Amazon / Sports / KOZOOM TV
REVIEW
Kozoom TV brings cue sports to the living room, finally.
The billiards-only streaming network nobody outside the carom world has heard of arrives on Fire TV, and it is exactly what fans of three-cushion and pool have been asking for.
BY THE APP COMRADE DESK · MAY 10, 2026 · 4 MIN READ
Three-cushion billiards is one of those sports that has a world championship, a circuit, a small handful of household names inside its own world, and almost no presence in the broader sports-media universe. For two decades, watching it has meant a desktop browser, a paid Kozoom account, and a willingness to keep the laptop balanced on the coffee table.
Kozoom TV on Fire TV is the first time the network’s catalogue has felt like television. The live feeds, the archive, and the multi-language commentary all sit behind a remote control instead of behind a Chromecast tab. For the audience this app is built for, that is the entire point.
It will not convert anybody. It is not trying to.
If you already know what three-cushion is, Kozoom is the only app on Fire TV that takes the sport seriously.
FEATURES
Kozoom TV is the Fire TV front end for Kozoom's billiards streaming service — the de facto broadcaster of professional carom (three-cushion, one-cushion, balkline) and a steady source of pool coverage. The app fronts the live event schedule, the on-demand archive of past tournaments, and the network's produced shows. Sign-in is tied to a Kozoom subscription, which the developer sells in monthly and annual tiers off-device; the app itself is a free download and a player.
Navigation is straightforward in the Fire TV idiom: a top-level row of Live, Upcoming, Replays, and a sport filter that splits carom variants from pool. Streams play in adaptive bitrate up to 1080p when the source allows it, which on three-cushion world-cup feeds is consistent and on smaller regional tournaments is not. Commentary is multilingual on the bigger events — French, Spanish, Korean, English — chosen at playback. There is a basic resume function and Alexa voice search for tournament names.
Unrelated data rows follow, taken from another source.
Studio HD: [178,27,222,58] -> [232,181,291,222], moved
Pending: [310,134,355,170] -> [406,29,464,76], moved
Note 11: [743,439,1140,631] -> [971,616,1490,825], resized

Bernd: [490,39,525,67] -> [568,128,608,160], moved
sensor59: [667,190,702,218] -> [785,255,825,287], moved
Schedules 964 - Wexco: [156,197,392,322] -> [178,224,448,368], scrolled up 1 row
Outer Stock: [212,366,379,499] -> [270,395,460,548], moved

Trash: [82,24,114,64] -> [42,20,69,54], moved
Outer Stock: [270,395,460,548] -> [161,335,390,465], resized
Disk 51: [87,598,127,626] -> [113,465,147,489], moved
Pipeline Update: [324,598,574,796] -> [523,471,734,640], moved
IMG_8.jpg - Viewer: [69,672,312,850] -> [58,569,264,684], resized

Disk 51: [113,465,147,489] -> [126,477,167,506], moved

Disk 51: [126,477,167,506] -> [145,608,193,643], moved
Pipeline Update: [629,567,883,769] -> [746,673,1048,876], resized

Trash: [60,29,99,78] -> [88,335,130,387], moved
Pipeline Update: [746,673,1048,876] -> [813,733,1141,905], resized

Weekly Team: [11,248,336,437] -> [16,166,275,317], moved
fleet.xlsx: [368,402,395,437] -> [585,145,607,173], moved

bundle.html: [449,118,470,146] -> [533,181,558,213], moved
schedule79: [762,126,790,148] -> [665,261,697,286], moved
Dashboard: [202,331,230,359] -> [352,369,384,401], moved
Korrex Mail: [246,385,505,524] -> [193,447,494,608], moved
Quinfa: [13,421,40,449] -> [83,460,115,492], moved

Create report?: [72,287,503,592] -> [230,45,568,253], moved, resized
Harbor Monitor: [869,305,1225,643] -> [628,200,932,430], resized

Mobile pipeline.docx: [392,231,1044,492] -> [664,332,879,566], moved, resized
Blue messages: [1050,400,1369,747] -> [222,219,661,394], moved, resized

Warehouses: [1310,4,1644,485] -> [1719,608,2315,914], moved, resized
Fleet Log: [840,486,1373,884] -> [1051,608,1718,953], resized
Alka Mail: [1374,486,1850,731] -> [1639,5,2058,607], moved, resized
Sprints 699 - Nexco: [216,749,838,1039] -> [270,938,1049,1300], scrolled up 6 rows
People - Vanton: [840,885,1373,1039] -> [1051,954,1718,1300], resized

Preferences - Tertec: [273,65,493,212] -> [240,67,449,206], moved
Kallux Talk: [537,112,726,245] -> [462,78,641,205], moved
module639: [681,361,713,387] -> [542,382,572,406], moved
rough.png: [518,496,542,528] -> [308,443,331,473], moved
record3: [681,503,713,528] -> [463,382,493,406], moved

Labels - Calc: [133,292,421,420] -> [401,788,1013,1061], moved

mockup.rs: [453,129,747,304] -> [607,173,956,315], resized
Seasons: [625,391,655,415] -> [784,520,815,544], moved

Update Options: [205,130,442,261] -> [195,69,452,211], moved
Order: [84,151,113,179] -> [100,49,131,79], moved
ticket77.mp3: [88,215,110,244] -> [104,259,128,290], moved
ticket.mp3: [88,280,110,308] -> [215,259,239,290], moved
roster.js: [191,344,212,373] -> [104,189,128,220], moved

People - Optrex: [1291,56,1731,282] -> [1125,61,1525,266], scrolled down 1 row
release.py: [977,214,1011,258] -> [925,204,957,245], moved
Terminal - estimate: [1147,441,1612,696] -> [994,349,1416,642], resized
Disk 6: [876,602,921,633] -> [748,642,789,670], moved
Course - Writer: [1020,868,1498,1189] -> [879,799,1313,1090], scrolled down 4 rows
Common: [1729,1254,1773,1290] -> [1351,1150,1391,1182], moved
The archive is the quiet selling point. Kozoom has been recording carom tournaments since the mid-2000s, and a meaningful slice of that library is browsable here by year and by event.
MISSION ACCOMPLISHED
The app does the one job it has to do — it makes Kozoom watchable on a television, with a remote, without screen-mirroring from a phone. For anyone who has tried to follow a Sang Lee International or a Crystal Kelly final by chromecasting a desktop browser, that is a meaningful upgrade.
Stream quality on the headline events is reliable. The 1080p carom feeds with Frédéric Caudron at the table look the way they should look, the table-cam framing is steady, and the multi-language audio tracks switch without buffering. For a niche sport that has historically been served by patchy YouTube uploads and unofficial restreams, having a single authoritative app on a major TV platform is overdue.
ROOM TO IMPROVE
Discovery inside the app is thin. There is no editorialised "what to watch tonight" surface and no recommendation logic beyond recency, so a new viewer landing on the home screen sees a flat list of tournaments and has to know which ones matter. A short curated row — "this week's finals", "classic Caudron matches" — would close the gap between fans and curious newcomers.
Pool coverage is uneven. The 9-ball and 10-ball events Kozoom carries are real, but Matchroom's flagship pool properties live elsewhere, and the app does not make clear what is and is not on the platform before you subscribe. The subscription itself is also priced for hardcore fans rather than casual viewers, which is honest but limits the on-ramp.
CONCLUSION
Kozoom TV is the right app for an audience that already exists and was previously underserved on the big screen. If you have ever set an alarm for a Sang Lee final or argued about Jaspers versus Caudron, install it without thinking. If you have not, the trial will tell you in an evening whether the sport is for you — and that is exactly the question the app needs to answer.